The DIA and NGA assessments leave open the possibility that North Korea’s planned modifications to the test site next week could significantly extend the period of time necessary to restore Punggye-ri to a usable state.

Following Kim’s announcement that the Punggye-ri site will be shut down, international observers, including the Comprehensive Nuclear Test-Ban Treaty Organization’s (CTBTO) executive secretary, Lassina Zerbo, welcomed the announcement. Kim has not specified whether the CTBTO will be invited to verify the closure of the nuclear test site.

North Korea is the only country known to have conducted full-yield tests of nuclear weapons in the 21st century. Kim Jong-un has not expressed an interest in signing the Comprehensive Test-Ban Treaty, which has yet to enter into force.

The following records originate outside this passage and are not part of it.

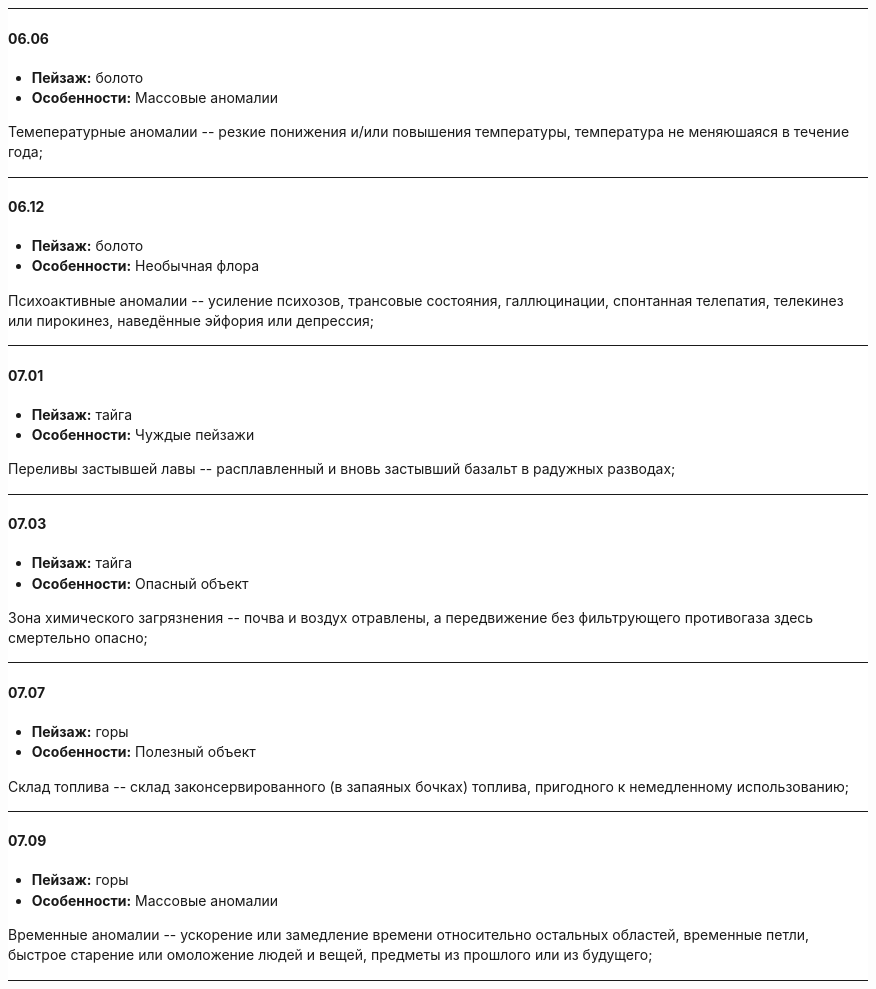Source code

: ----

#### 06.06
- **Пейзаж:** болото
- **Особенности:** Массовые аномалии

Темепературные аномалии -- резкие понижения и/или повышения температуры, температура не меняюшаяся в течение года;


----

#### 06.12
- **Пейзаж:** болото
- **Особенности:** Необычная флора

Психоактивные аномалии -- усиление психозов, трансовые состояния, галлюцинации, спонтанная телепатия, телекинез или пирокинез, наведённые эйфория или депрессия;

----

#### 07.01
- **Пейзаж:** тайга
- **Особенности:** Чуждые пейзажи

Переливы застывшей лавы -- расплавленный и вновь застывший базальт в радужных разводах;

----

#### 07.03
- **Пейзаж:** тайга
- **Особенности:** Опасный объект

Зона химического загрязнения -- почва и воздух отравлены, а передвижение без фильтрующего противогаза здесь смертельно опасно;

----

#### 07.07
- **Пейзаж:** горы
- **Особенности:** Полезный объект

Склад топлива -- склад законсервированного (в запаяных бочках) топлива, пригодного к немедленному использованию;

----

#### 07.09
- **Пейзаж:** горы
- **Особенности:** Массовые аномалии

Временные аномалии -- ускорение или замедление времени относительно остальных областей, временные петли, быстрое старение или омоложение людей и вещей, предметы из прошлого или из будущего;

----
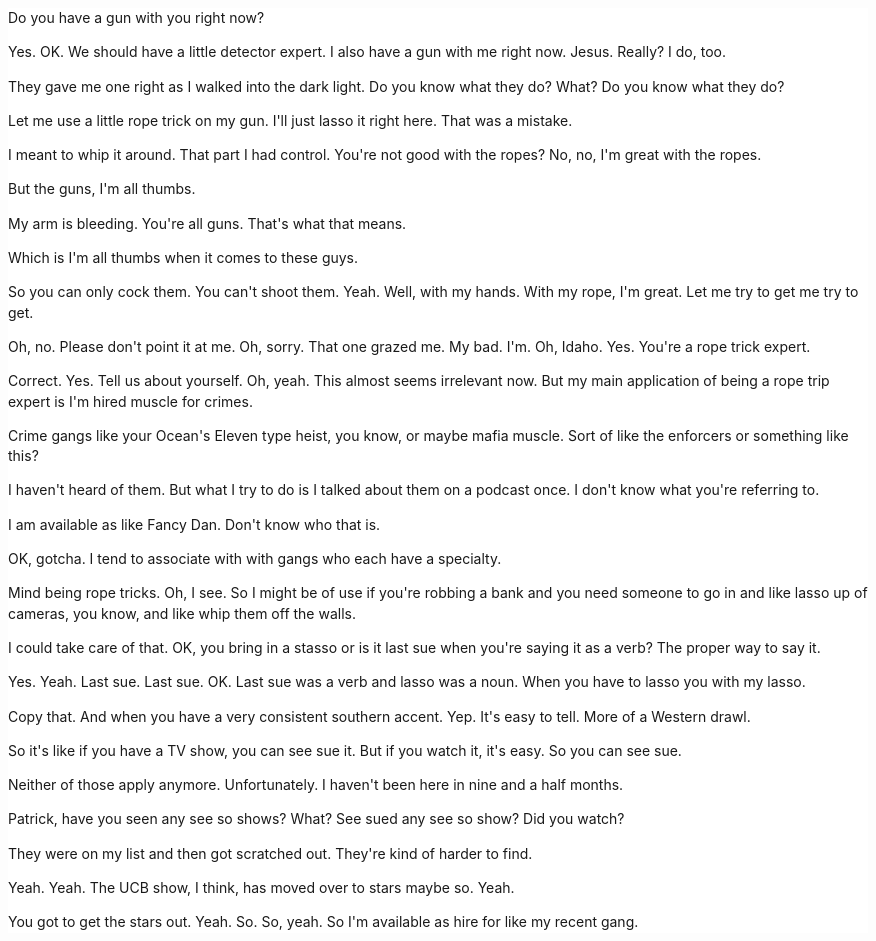 Do you have a gun with you right now?

Yes. OK. We should have a little detector expert. I also have a gun with me right now. Jesus. Really? I do, too.

They gave me one right as I walked into the dark light. Do you know what they do? What? Do you know what they do?

Let me use a little rope trick on my gun. I'll just lasso it right here. That was a mistake.

I meant to whip it around. That part I had control. You're not good with the ropes? No, no, I'm great with the ropes.

But the guns, I'm all thumbs.

My arm is bleeding. You're all guns. That's what that means.

Which is I'm all thumbs when it comes to these guys.

So you can only cock them. You can't shoot them. Yeah. Well, with my hands. With my rope, I'm great. Let me try to get me try to get.

Oh, no. Please don't point it at me. Oh, sorry. That one grazed me. My bad. I'm. Oh, Idaho. Yes. You're a rope trick expert.

Correct. Yes. Tell us about yourself. Oh, yeah. This almost seems irrelevant now. But my main application of being a rope trip expert is I'm hired muscle for crimes.

Crime gangs like your Ocean's Eleven type heist, you know, or maybe mafia muscle. Sort of like the enforcers or something like this?

I haven't heard of them. But what I try to do is I talked about them on a podcast once. I don't know what you're referring to.

I am available as like Fancy Dan. Don't know who that is.

OK, gotcha. I tend to associate with with gangs who each have a specialty.

Mind being rope tricks. Oh, I see. So I might be of use if you're robbing a bank and you need someone to go in and like lasso up of cameras, you know, and like whip them off the walls.

I could take care of that. OK, you bring in a stasso or is it last sue when you're saying it as a verb? The proper way to say it.

Yes. Yeah. Last sue. Last sue. OK. Last sue was a verb and lasso was a noun. When you have to lasso you with my lasso.

Copy that. And when you have a very consistent southern accent. Yep. It's easy to tell. More of a Western drawl.

So it's like if you have a TV show, you can see sue it. But if you watch it, it's easy. So you can see sue.

Neither of those apply anymore. Unfortunately. I haven't been here in nine and a half months.

Patrick, have you seen any see so shows? What? See sued any see so show? Did you watch?

They were on my list and then got scratched out. They're kind of harder to find.

Yeah. Yeah. The UCB show, I think, has moved over to stars maybe so. Yeah.

You got to get the stars out. Yeah. So. So, yeah. So I'm available as hire for like my recent gang.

With six nuclear tests, North Korea likely has a useful set of data that it can use to continue refining its nuclear weapons designs. The U.S. intelligence community has, with consensus, determined as of mid-2017 that North Korea is capable of mounting compact nuclear weapons atop its larger ballistic missiles, including its intercontinental-range ballistic missiles that threaten the continental United States.

In the same report to the Workers’ Party of Korea’s 7th Central Committee where Kim first acknowledged that Punggye-ri’s mission had come to an end, that North Korean leader, for the first time, publicly acknowledged that North Korea had conducted sub-critical nuclear weapons testing.

North Korea has not made any concessions on its sub-critical testing program, which will likely continue at its Nuclear Weapons Institute. Continued sub-critical testing would allow North Korea to maintain its existing weapons and refine their performance.